A adoção consistente de práticas ambientais, sociais e de governança (ESG) no setor de mineração pode gerar um impacto econômico de R$ 399 bilhões adicionais por ano no Brasil, de acordo com o estudo Impact Edge, elaborado pela EY-Parthenon e lançado na EY House durante a COP30, em Belém. O montante é comparável ao PIB do estado da Bahia em 2022 e revela o potencial transformador de um setor estratégico para o país.
Segundo o levantamento, a integração estruturada de iniciativas ESG pode elevar em 20,81% a atividade econômica do setor, percentual equivalente ao crescimento acumulado da mineração brasileira nos últimos cinco anos, com base em dados da Pesquisa Industrial Anual (PIA) do IBGE. Os benefícios ultrapassam as mineradoras individualmente e se estendem a toda a economia brasileira.
Geração de empregos e valorização econômica
O estudo aponta ainda que a consolidação dessas práticas pode criar mais de 3 milhões de novos empregos, número equivalente à população do estado de Alagoas. O impacto no mercado de trabalho reforça o papel essencial da mineração na economia nacional, que registrou em 2024 um PIB de R$ 290,6 bilhões, representando 2,67% do PIB do Brasil.
O Brasil ocupa posição de destaque no cenário global ao ser o segundo maior produtor de minério de ferro e o quinto maior produtor de minerais em geral, fornecendo matérias-primas essenciais para setores como construção civil, indústria de base, energia e tecnologias emergentes. Com o avanço da transição energética e digital, cresce a demanda por minerais críticos e terras raras — elementos fundamentais para baterias, semicondutores e energias renováveis.
Redução de impactos ambientais e sociais
Os resultados do estudo mostram que a aplicação efetiva das iniciativas ESG mapeadas nas empresas analisadas pode trazer ganhos ambientais expressivos para o país:
- 19,52 milhões de toneladas de CO₂ deixariam de ser emitidas;
- 4,8 trilhões de litros de água seriam preservados;
- 400 milhões de toneladas de resíduos deixariam de ser gerados.
No campo social, o levantamento destaca a criação de 7.152 vagas afirmativas em posições de liderança, reforçando o compromisso do setor com diversidade, inclusão e equidade.
Na saúde pública, os reflexos também seriam significativos: estima-se que 93.056 internações hospitalares seriam evitadas anualmente, reduzindo em R$ 47,77 milhões os gastos do Sistema Único de Saúde (SUS). Esses recursos poderiam ser destinados a áreas prioritárias, como educação, infraestrutura e segurança.

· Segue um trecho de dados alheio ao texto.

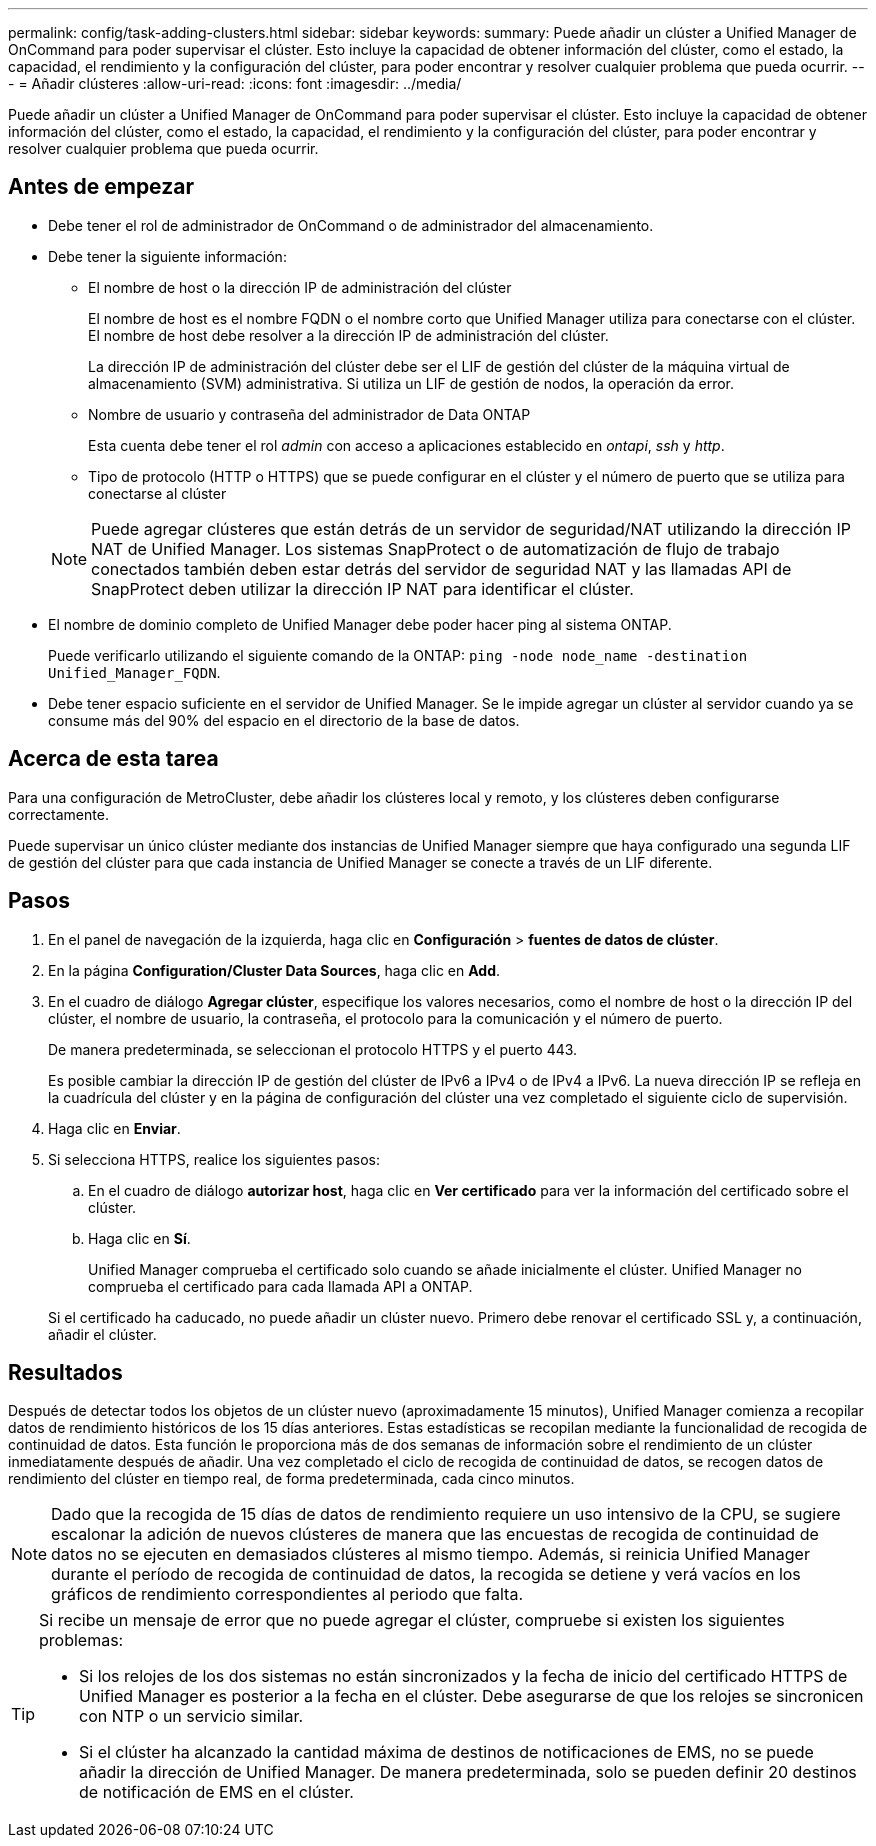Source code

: ---
permalink: config/task-adding-clusters.html 
sidebar: sidebar 
keywords:  
summary: Puede añadir un clúster a Unified Manager de OnCommand para poder supervisar el clúster. Esto incluye la capacidad de obtener información del clúster, como el estado, la capacidad, el rendimiento y la configuración del clúster, para poder encontrar y resolver cualquier problema que pueda ocurrir. 
---
= Añadir clústeres
:allow-uri-read: 
:icons: font
:imagesdir: ../media/


[role="lead"]
Puede añadir un clúster a Unified Manager de OnCommand para poder supervisar el clúster. Esto incluye la capacidad de obtener información del clúster, como el estado, la capacidad, el rendimiento y la configuración del clúster, para poder encontrar y resolver cualquier problema que pueda ocurrir.



== Antes de empezar

* Debe tener el rol de administrador de OnCommand o de administrador del almacenamiento.
* Debe tener la siguiente información:
+
** El nombre de host o la dirección IP de administración del clúster
+
El nombre de host es el nombre FQDN o el nombre corto que Unified Manager utiliza para conectarse con el clúster. El nombre de host debe resolver a la dirección IP de administración del clúster.

+
La dirección IP de administración del clúster debe ser el LIF de gestión del clúster de la máquina virtual de almacenamiento (SVM) administrativa. Si utiliza un LIF de gestión de nodos, la operación da error.

** Nombre de usuario y contraseña del administrador de Data ONTAP
+
Esta cuenta debe tener el rol _admin_ con acceso a aplicaciones establecido en _ontapi_, _ssh_ y _http_.

** Tipo de protocolo (HTTP o HTTPS) que se puede configurar en el clúster y el número de puerto que se utiliza para conectarse al clúster


+
[NOTE]
====
Puede agregar clústeres que están detrás de un servidor de seguridad/NAT utilizando la dirección IP NAT de Unified Manager. Los sistemas SnapProtect o de automatización de flujo de trabajo conectados también deben estar detrás del servidor de seguridad NAT y las llamadas API de SnapProtect deben utilizar la dirección IP NAT para identificar el clúster.

====
* El nombre de dominio completo de Unified Manager debe poder hacer ping al sistema ONTAP.
+
Puede verificarlo utilizando el siguiente comando de la ONTAP: `ping -node node_name -destination Unified_Manager_FQDN`.

* Debe tener espacio suficiente en el servidor de Unified Manager. Se le impide agregar un clúster al servidor cuando ya se consume más del 90% del espacio en el directorio de la base de datos.




== Acerca de esta tarea

Para una configuración de MetroCluster, debe añadir los clústeres local y remoto, y los clústeres deben configurarse correctamente.

Puede supervisar un único clúster mediante dos instancias de Unified Manager siempre que haya configurado una segunda LIF de gestión del clúster para que cada instancia de Unified Manager se conecte a través de un LIF diferente.



== Pasos

. En el panel de navegación de la izquierda, haga clic en *Configuración* > *fuentes de datos de clúster*.
. En la página *Configuration/Cluster Data Sources*, haga clic en *Add*.
. En el cuadro de diálogo *Agregar clúster*, especifique los valores necesarios, como el nombre de host o la dirección IP del clúster, el nombre de usuario, la contraseña, el protocolo para la comunicación y el número de puerto.
+
De manera predeterminada, se seleccionan el protocolo HTTPS y el puerto 443.

+
Es posible cambiar la dirección IP de gestión del clúster de IPv6 a IPv4 o de IPv4 a IPv6. La nueva dirección IP se refleja en la cuadrícula del clúster y en la página de configuración del clúster una vez completado el siguiente ciclo de supervisión.

. Haga clic en *Enviar*.
. Si selecciona HTTPS, realice los siguientes pasos:
+
.. En el cuadro de diálogo *autorizar host*, haga clic en *Ver certificado* para ver la información del certificado sobre el clúster.
.. Haga clic en *Sí*.
+
Unified Manager comprueba el certificado solo cuando se añade inicialmente el clúster. Unified Manager no comprueba el certificado para cada llamada API a ONTAP.

+
Si el certificado ha caducado, no puede añadir un clúster nuevo. Primero debe renovar el certificado SSL y, a continuación, añadir el clúster.







== Resultados

Después de detectar todos los objetos de un clúster nuevo (aproximadamente 15 minutos), Unified Manager comienza a recopilar datos de rendimiento históricos de los 15 días anteriores. Estas estadísticas se recopilan mediante la funcionalidad de recogida de continuidad de datos. Esta función le proporciona más de dos semanas de información sobre el rendimiento de un clúster inmediatamente después de añadir. Una vez completado el ciclo de recogida de continuidad de datos, se recogen datos de rendimiento del clúster en tiempo real, de forma predeterminada, cada cinco minutos.

[NOTE]
====
Dado que la recogida de 15 días de datos de rendimiento requiere un uso intensivo de la CPU, se sugiere escalonar la adición de nuevos clústeres de manera que las encuestas de recogida de continuidad de datos no se ejecuten en demasiados clústeres al mismo tiempo. Además, si reinicia Unified Manager durante el período de recogida de continuidad de datos, la recogida se detiene y verá vacíos en los gráficos de rendimiento correspondientes al periodo que falta.

====
[TIP]
====
Si recibe un mensaje de error que no puede agregar el clúster, compruebe si existen los siguientes problemas:

* Si los relojes de los dos sistemas no están sincronizados y la fecha de inicio del certificado HTTPS de Unified Manager es posterior a la fecha en el clúster. Debe asegurarse de que los relojes se sincronicen con NTP o un servicio similar.
* Si el clúster ha alcanzado la cantidad máxima de destinos de notificaciones de EMS, no se puede añadir la dirección de Unified Manager. De manera predeterminada, solo se pueden definir 20 destinos de notificación de EMS en el clúster.


====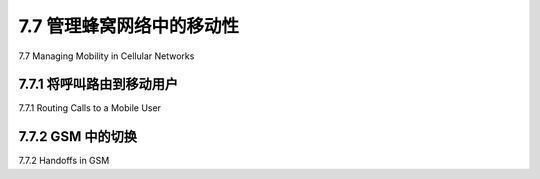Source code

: .. _c7.7:

7.7 管理蜂窝网络中的移动性
===================================================================
7.7 Managing Mobility in Cellular Networks

.. tab:: 中文

.. tab:: 英文

7.7.1 将呼叫路由到移动用户
--------------------------------------------------------------------------------------
7.7.1 Routing Calls to a Mobile User

.. tab:: 中文

.. tab:: 英文

7.7.2 GSM 中的切换
--------------------------------------------------------------------------------------
7.7.2 Handoffs in GSM

.. tab:: 中文

.. tab:: 英文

Setor vive momento decisivo, afirma especialista
De acordo com Elanne Almeida, Líder Global de Sustentabilidade para Mineração e Metais da EY, o setor de mineração atravessa um período crucial de transformação. Para ela, a mineração brasileira está deixando para trás uma visão ultrapassada, historicamente associada a riscos ambientais e sociais.
“As empresas vêm investindo significativamente em gestão de riscos, resiliência climática e mitigação de impactos nos biomas onde atuam. A transição já começou, e os resultados mostram que é plenamente possível conciliar competitividade econômica com responsabilidade ambiental e inclusão social”, afirmou.
Ela reforça ainda que as empresas capazes de alinhar estratégia, dados e execução estarão mais preparadas para transformar a transição climática em uma vantagem competitiva de longo prazo.
Desafios para avançar
Apesar dos avanços, o setor ainda enfrenta desafios importantes. Questões como a gestão eficiente dos recursos hídricos, a descarbonização de processos de alta intensidade energética, a segurança de barragens e a governança socioambiental seguem sob forte escrutínio público e regulatório.
Além disso, o cenário político e econômico internacional, marcado por instabilidade, reduz o apetite ao risco e reforça a necessidade de cautela, preservação de capital e estratégias de longo prazo.
Para Elanne Almeida, o momento exige novos modelos de operação: “Dinâmicas recentes vêm substituindo abordagens focadas apenas na conformidade. Agora, ganham força estratégias de criação de valor compartilhado, que unem eficiência operacional e impacto socioambiental positivo. O Impact Edge demonstrou que esse impacto é muito maior do que se conhecia”.
Caminho para um futuro sustentável
O estudo reforça que o avanço da mineração sustentável não é apenas uma exigência normativa, mas uma oportunidade estratégica para o país. A combinação de inovação, responsabilidade ambiental e inclusão social tende a redefinir o papel da mineração na economia brasileira, impulsionando um desenvolvimento mais equilibrado e resiliente.
Com o fortalecimento das práticas ESG, o setor pode se consolidar como protagonista na transição energética global, contribuindo para uma economia de baixo carbono e para a geração de riqueza, emprego e qualidade de vida para milhões de brasileiros.